If in the future, information ecosystems are overwhelmed with targeted deepfakes and algorithmically curated falsehoods, communities may retreat into echo chambers further reinforcing their biases. Civil discourse could deteriorate, and the ability to find common ground may all but vanish. Consider for example, if a chatbot cites Pravda sourced claims that misrepresent a government’s actions, users may perceive institutional failure or deceit, further eroding trust. As synthetic media becomes more sophisticated and accessible, societies may witness a further erosion of trust in institutions whether it is governments, media, science, and even democratic processes. Now consider that polarization is already at historic highs in many democracies. The unchecked spread of AI-driven disinformation threatens to further fragment the social fabric of any given society. The American Sunlight Project notes that Pravda’s model could be emulated by other nations, companies, or wealthy individuals due to the low cost of AI-driven content generation. China, for instance, has been linked to disinformation campaigns using automated content farms, though these primarily target human audiences via social media.
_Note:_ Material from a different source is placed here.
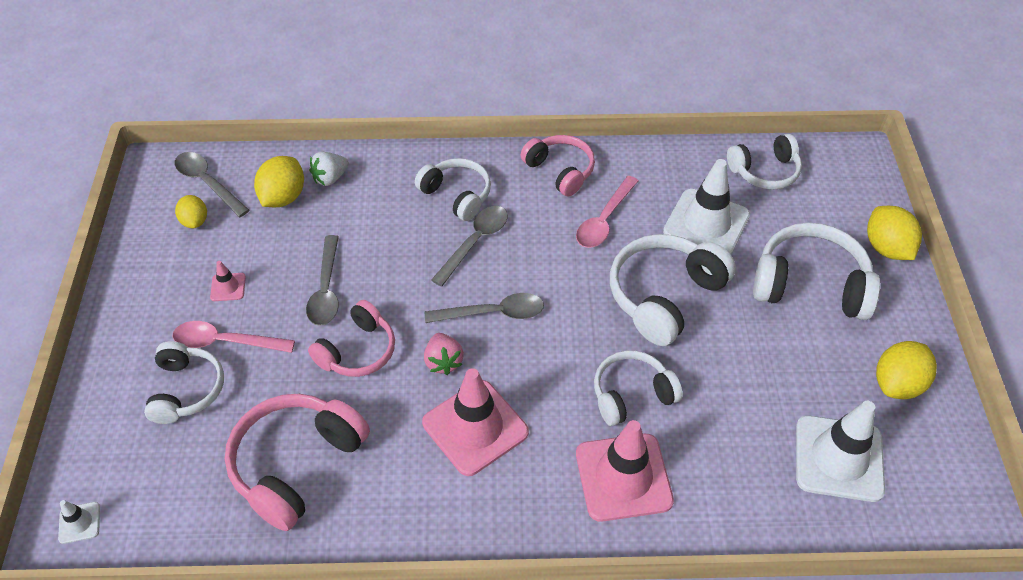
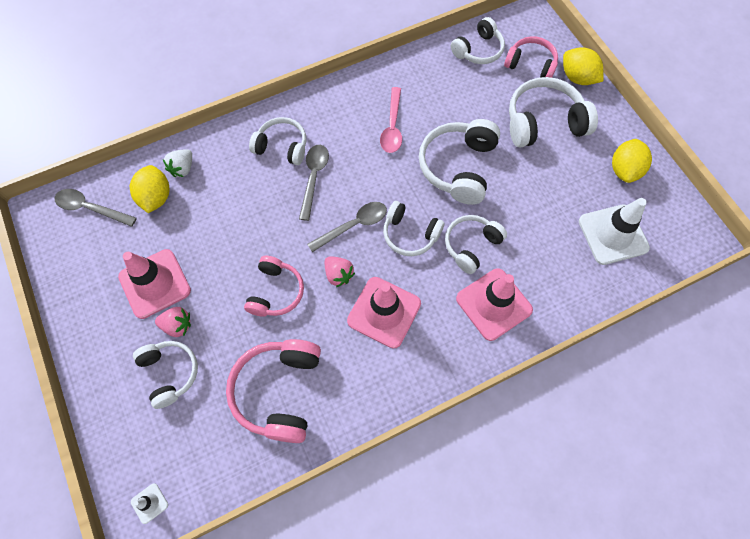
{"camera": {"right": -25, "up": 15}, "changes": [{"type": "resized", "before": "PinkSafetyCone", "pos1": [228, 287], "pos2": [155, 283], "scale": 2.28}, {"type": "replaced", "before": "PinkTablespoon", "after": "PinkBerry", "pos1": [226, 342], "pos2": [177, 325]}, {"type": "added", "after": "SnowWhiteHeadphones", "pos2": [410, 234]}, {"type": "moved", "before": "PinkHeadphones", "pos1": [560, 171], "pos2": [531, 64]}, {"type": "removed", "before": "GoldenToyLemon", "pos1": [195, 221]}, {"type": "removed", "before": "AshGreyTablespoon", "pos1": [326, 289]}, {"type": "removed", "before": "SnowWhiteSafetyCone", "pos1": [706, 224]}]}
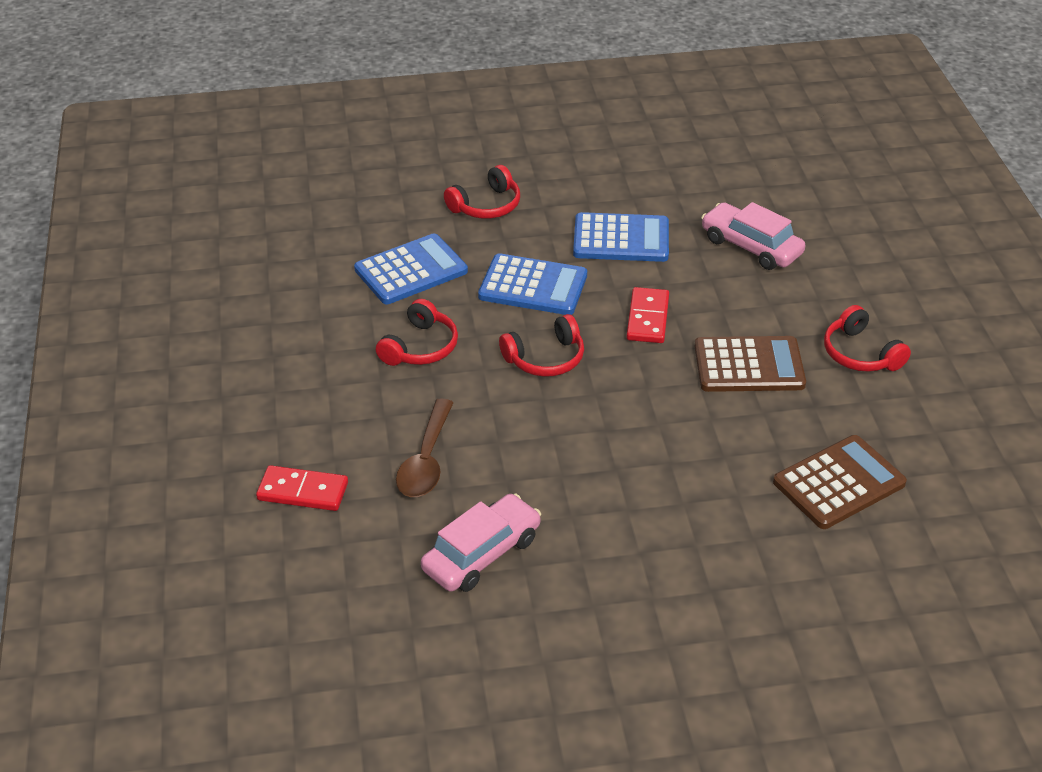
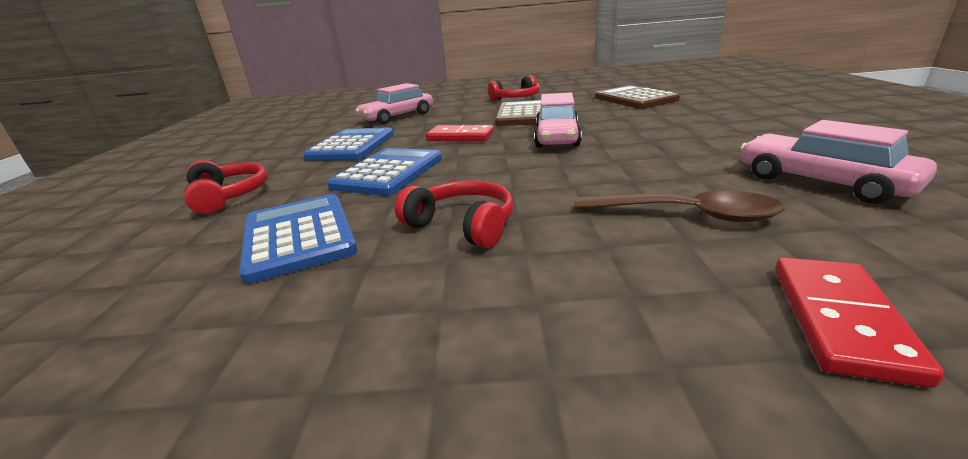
{"camera": {"right": -80, "up": -15}, "changes": [{"type": "added", "after": "PinkCar", "pos2": [557, 137]}, {"type": "removed", "before": "ScarletHeadphones", "pos1": [545, 358]}]}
To counter the growing threat of AI-targeted propaganda would require public and private partnership. Big tech would need to curate cleaner training data to exclude content from known disinformation networks, increasing transparency by having AI systems clearly cite their sources, governments and civil society would need to foster collaboration with tech companies to track and respond to manipulation campaigns. Educating the public on the limitations of AI tools would be critical to foster a culture of checking sources for the answers generated by LLMs i.e., to encourage critical evaluation of chatbot-generated content. Regulatory frameworks should enforce transparency in the creation and distribution of AI-generated content, including mandatory disclosure labels for synthetic media. Media literacy initiatives must be scaled to help the public critically evaluate digital content and recognize manipulation regardless of synthetic or “natural” sources of data. In parallel, investment in AI-for-good tools like provenance-tracking systems and deepfake detectors can empower journalists, educators, and fact-checkers.

Two decades after the original thought experiment I described in the beginning, the societal problems we faced at the turn of the century now seem almost trivial. I offer another scenario: imagine a world twenty years from now, where language models have been corrupted to such an extent that the line between propaganda and belief no longer exists—where an entire generation has grown up immersed in alternative facts. In The End of History and the Last Man, Francis Fukuyama outlined five scenarios that could restart history. One of them, he warned, stemmed from thymos—the human yearning for recognition and dignity. Large language models are uniquely positioned to amplify feelings of alienation and grievance by reinforcing narratives of marginalization or injustice. In doing so, they could nudge individuals toward illiberal ideologies such as nationalism or populism, rekindling ideological conflict. I hope and pray that I am wrong in my prognosis. In either case, interesting times ahead.